True enough, Smush Parker, Brian Cook, Maurice Evans, Sasha Vujacic and Ronny Turiaf are role players. Kwame Brown is still challenged just to catch the ball and get into the proper position. The Lakers' best shooter, Vladimir Radmanovic, put himself into Phil Jackson's doghouse, perhaps for good, by injuring himself snowboarding during the all-star break.

Yet, when Kobe averaged a disciplined 20.3 shots per game, the Lakers jumped to a 30-19 record, which means his teammates must have been playing pretty efficiently. But with Odom and Luke Walton out with injuries Kobe had to score -- and Jackson asked him to -- just to get the Lakers into the playoffs.

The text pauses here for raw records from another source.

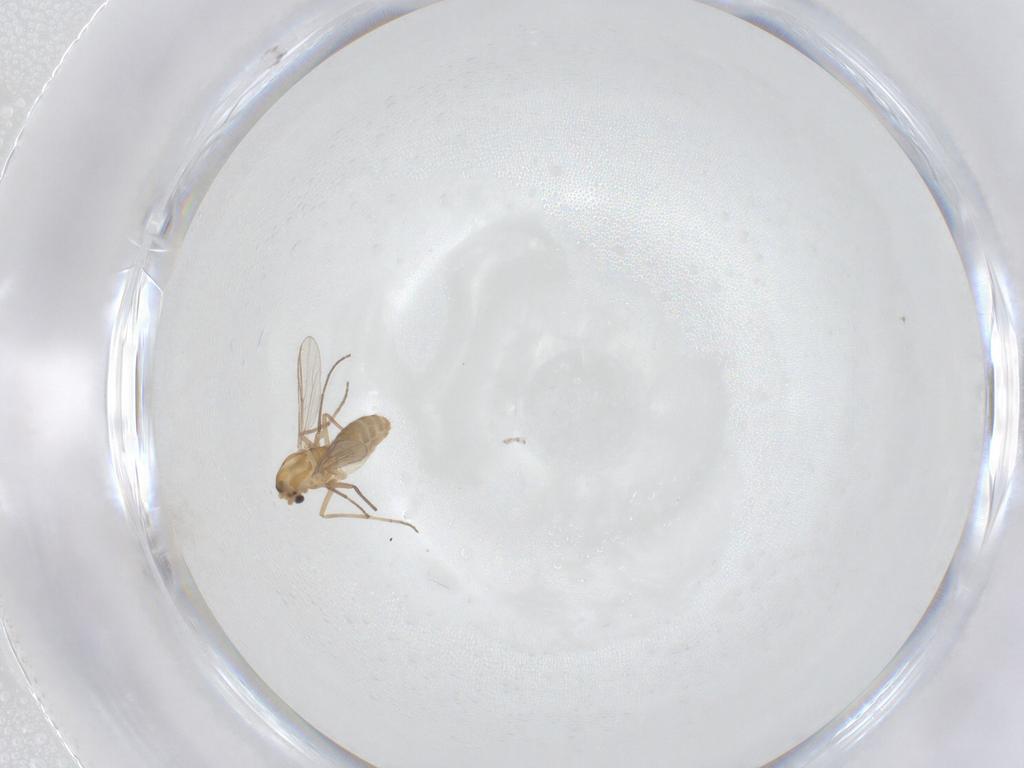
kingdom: Animalia
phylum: Arthropoda
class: Insecta
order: Diptera
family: Chironomidae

Back to his old ways (averaging 27.3 shots down the stretch) the Lakers dropped to 12-21.

The Lakers don't seem to have any idea of which way to play now that the playoffs are on. An hour before Game 1, Suns Coach Mike D'Antoni said he expected to see both facilitator Kobe and soloist Kobe, "and my guess is they'll stay with whatever works best."

Well, since Kobe's 28 points in the first half staked the Lakers to a 48-39 lead they stayed with what worked early even though the Suns came with triple-teams. Kobe wondered what happened to the screen-setting that freed him for shots in the first half. His teammates wondered what happened to trusting them to produce when he's covered.

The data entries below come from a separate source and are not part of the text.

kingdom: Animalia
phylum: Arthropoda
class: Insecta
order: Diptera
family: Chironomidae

Jackson said in a conversation Friday that Kobe would have to pass the ball more, as he did before the injuries, for the Lakers to do anything in the playoffs and it looks so far like the coach knows what he's talking about. One assist isn't exactly looking for teammates.

But coaches are rational; scorers are instinctive. Bryant scored 50 points or more 10 times this season; only Wilt Chamberlain has scored 50 points or higher more times than that (45 in one season, 30 in another).

Somebody misses an open shot, Kobe's instinct is to take the next shot himself. Yet, if the season had lasted one week longer the Lakers would probably have missed the playoffs.

So, the Lakers practiced Monday and tried to figure out what will work Tuesday to tie the series. If Kobe ran out of gas Sunday, as Jackson suggested, it would be insane to expect a 50-point outburst to make a difference. On the other hand, if the rest of the Lakers are inadequate, what's the point of passing them the ball?

"When he gets 50," Jalen Rose said, "you say, 'We let him get his because we wanted to hold everybody else down.' He's the only guy in the league who can have people saying they 'held' him to 40."

Long after the theater of Game 1 was over, the Suns watched as their nemesis in the Western Conference, Dallas and San Antonio, shockingly lost their playoff openers at home. Once upon a time, to start the decade, the Lakers were the ones everybody else worried about. But the Suns, with legitimate designs on a championship, know the best way to set themselves up for a long playoff run is to get rid of Kobe as quickly as possible.

Amazingly, that's what the game's most prolific player may be reduced to over the next three games: preliminary practice for a team on the way to somewhere important.